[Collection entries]
== Segment start ==
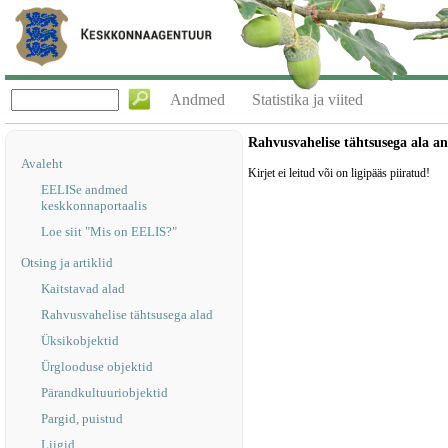
Andmed
Statistika ja viited
Rahvusvahelise tähtsusega ala 
Avaleht
Kirjet ei leitud või on ligipääs piiratud!
EELISe andmed
keskkonnaportaalis
Loe siit "Mis on EELIS?"
Otsing ja artiklid
Kaitstavad alad
Rahvusvahelise tähtsusega alad
Üksikobjektid
Ürglooduse objektid
Pärandkultuuriobjektid
Pargid, puistud
Liigid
== Segment end ==
*JOB*
Reproduce the text of all the records above word for word and line by line. Leave the pictures out of your answer.

*WRITTEN SOLUTION*
Andmed
Statistika ja viited
Rahvusvahelise tähtsusega ala 
Avaleht
Kirjet ei leitud või on ligipääs piiratud!
EELISe andmed
keskkonnaportaalis
Loe siit "Mis on EELIS?"
Otsing ja artiklid
Kaitstavad alad
Rahvusvahelise tähtsusega alad
Üksikobjektid
Ürglooduse objektid
Pärandkultuuriobjektid
Pargid, puistud
Liigid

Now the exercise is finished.